Karena diri kita sendiri adalah “TIDAK ADA” itu. Lalu apakah kita akan mempercayai kepastian ini?
Percaya atau tidak percaya adalah pilihan. Kita boleh tidak percaya dengan adanya DZAT Mulia yang disembah. Tapi tidak mengakui adanya SANG PENCIPTA adalah ketidak mungkinan yang terlalu sombong. Karena bahkan ketidak mungkinan yang terlalu sombong ini pun masih diciptakan dan dihidupkan. SANG PENCIPTA menciptakan dan menghidupkan segalanya… Segalanya…

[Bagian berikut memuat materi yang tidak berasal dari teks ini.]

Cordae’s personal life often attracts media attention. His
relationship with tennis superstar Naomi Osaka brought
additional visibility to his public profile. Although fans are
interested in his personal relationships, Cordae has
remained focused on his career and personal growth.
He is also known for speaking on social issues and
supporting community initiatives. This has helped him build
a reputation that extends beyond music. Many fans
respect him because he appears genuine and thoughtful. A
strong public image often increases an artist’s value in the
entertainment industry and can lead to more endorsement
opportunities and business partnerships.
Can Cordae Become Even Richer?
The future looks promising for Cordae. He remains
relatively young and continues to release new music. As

Tapi sekali lagi SANG PENCIPTA sama sekali tidak membutuhkan pengakuan kita untuk menciptakan KEADAAN. Sampai detik ini kita bahkan tidak bisa mendefinisikan apa itu “TIDAK ADA” yang darinya muncul segala yang ADA.

Jadi bagaimana sahabatku…

Sudahkah kita paham tentang  “Segalanya bukan segalanya – Bukan segalanya adalah segalanya”?
Kalau kita telah paham, mungkin kita akan meringkuk dipojokan kamar. Membayangkan betapa sombongnya kita dengan segala yang telah kita anggap segalanya.

Ternyata materi yang segalanya itu telah banyak menipu kita… Sekarang pastikan saja kalau itu tidak akan menipu lagi.